Je m’appelle Thiébaut. Je suis né en 1958, issu d’une famille où la religion catholique avait une grande importance. Mes parents étaient très croyants et pratiquants et ils m’ont placé en 1970/71 dans un collège religieux après des résultats scolaires très médiocres.
Mon père est décédé lorsque j’étais en classe de 5ème en 1972. Dans l’année qui a suivi son décès, alors que j’étais dévasté par la mort de mon père, j’ai été violé par mon professeur de Français, également mon professeur principal. Mon agresseur était un religieux, non ordonné prêtre, qui décédera en 2019. J’ai perdu toute foi et je suis agnostique.
Après ce viol, j’ai subi une amnésie traumatique pendant des années. Une période de profonde déprime, une période interminable, comme vivre dans le brouillard, qui s’est terminée en première ou en terminale. Ma mémoire a complétement évacué l’agression. Les premiers souvenirs sont remontés à la surface après la fin de la prescription pénale légale, lorsque j’avais la quarantaine. Les suites de ce viol ont été très importantes et ont occasionné des conséquences personnelles, relationnelles, familiales, sociales, professionnelles. L’impact a été particulièrement lourd pour moi.

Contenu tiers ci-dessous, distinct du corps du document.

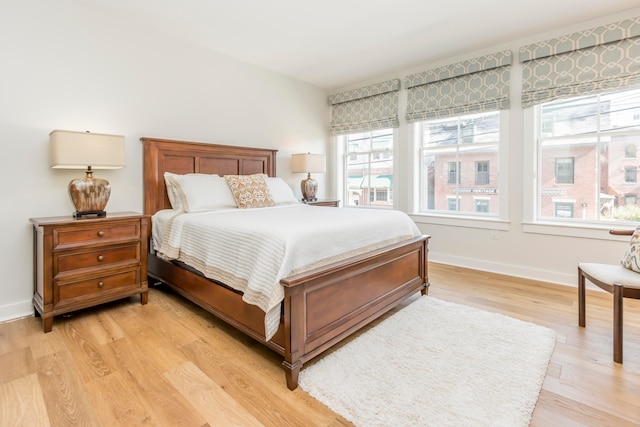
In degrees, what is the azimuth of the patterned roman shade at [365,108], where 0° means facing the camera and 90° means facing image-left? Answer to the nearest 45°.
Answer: approximately 45°

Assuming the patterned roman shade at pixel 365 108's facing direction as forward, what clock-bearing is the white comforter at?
The white comforter is roughly at 11 o'clock from the patterned roman shade.

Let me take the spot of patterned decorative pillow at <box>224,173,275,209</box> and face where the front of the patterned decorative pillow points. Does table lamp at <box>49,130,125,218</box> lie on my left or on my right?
on my right

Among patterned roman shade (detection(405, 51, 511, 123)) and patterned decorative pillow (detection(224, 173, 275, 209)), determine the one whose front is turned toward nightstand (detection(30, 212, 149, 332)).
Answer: the patterned roman shade

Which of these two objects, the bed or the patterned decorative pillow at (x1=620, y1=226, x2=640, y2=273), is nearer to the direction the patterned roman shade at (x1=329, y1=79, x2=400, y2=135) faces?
the bed

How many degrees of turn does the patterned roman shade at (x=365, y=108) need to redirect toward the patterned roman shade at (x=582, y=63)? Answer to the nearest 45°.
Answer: approximately 90° to its left

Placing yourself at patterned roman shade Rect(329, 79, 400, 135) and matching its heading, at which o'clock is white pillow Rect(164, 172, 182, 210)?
The white pillow is roughly at 12 o'clock from the patterned roman shade.

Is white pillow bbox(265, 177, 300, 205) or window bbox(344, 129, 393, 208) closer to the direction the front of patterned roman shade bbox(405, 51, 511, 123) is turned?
the white pillow

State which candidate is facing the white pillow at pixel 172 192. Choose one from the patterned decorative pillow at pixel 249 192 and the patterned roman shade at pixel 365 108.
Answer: the patterned roman shade

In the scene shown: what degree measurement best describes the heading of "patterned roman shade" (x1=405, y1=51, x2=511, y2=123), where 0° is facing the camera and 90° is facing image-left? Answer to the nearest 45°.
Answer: approximately 45°

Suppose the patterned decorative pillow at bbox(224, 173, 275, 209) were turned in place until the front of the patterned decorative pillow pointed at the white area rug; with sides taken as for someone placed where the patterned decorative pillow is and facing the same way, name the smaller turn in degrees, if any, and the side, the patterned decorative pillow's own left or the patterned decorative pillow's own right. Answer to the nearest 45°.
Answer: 0° — it already faces it

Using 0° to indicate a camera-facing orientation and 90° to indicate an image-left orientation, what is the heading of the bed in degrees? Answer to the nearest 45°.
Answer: approximately 315°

Pendant très longtemps, je n’ai pu parler de ce qui m’est arrivé, que ce soit dans un cadre familial, social, amical etc… Par la psy et la thérapie, j’ai mis des années à émerger pour reconstituer ce qui m’était arrivé. J’ai été confronté à la question de la honte, à la difficulté de parler pour dire quoi, comment et à qui. Il y a aussi la peur d’être jugé. Arriver à se reconnaitre victime et à le dépasser a été très difficile pour moi. L’impunité de l’agresseur est difficile à vivre, c’est une injustice terrible. En raison de la prescription pénale, je n’ai pu agir à temps. Mon agresseur est mort en 2019.
J’ai été soutenu par une partie de ma famille, avec beaucoup de compréhension et d’empathie, lorsque j’ai dit ce qui m’était arrivé. Au contraire une autre partie des membres de ma famille ne m’a pas soutenu, soit par incompréhension, soit que mon témoignage heurtait leurs convictions catholiques.
Les conséquences de ce viol ont été majeures pour moi, c’est quelque chose qui est présent, toujours. Je n’ai pas eu d’addictions, mais l’idée du suicide a été longtemps très forte.
Je me suis adressé à la Commission Reconnaissance et Réparation à l’automne 2022, ainsi qu’à France Victimes. France Victimes m’a également aidé à évoluer sur le fait d’avoir été victime et d’avoir dépassé ce stade.
Les déclencheurs de ma démarche ont été l’affaire Preynat, l’affaire Barbarin, la sortie du film Grâce à Dieu, et surtout la sortie du rapport de la Ciase en octobre 2022.
Mon dossier a été reconnu par la CRR en 2023 ; la congrégation a reconnu la responsabilité de mon agresseur et m’a présenté ses excuses par écrit et verbalement lors d’une réunion tripartite, CRR, la congrégation et moi.
En 2024, j’ai participé comme co-auteur, à la rédaction de l’ouvrage « Quand le diable a revêtu l’habit » paru aux Éditions Karthala / Paris – juin 2024 avec le texte « Dire » écrit sous pseudo Pierre.
Au-delà de mon cas personnel, dire ce qui m’est arrivé, je pense que le devoir des victimes est de s’exprimer afin que d’autres victimes se manifestent et osent parler et dire ce qui leur est arrivé. Et enfin sortir de la honte, du silence.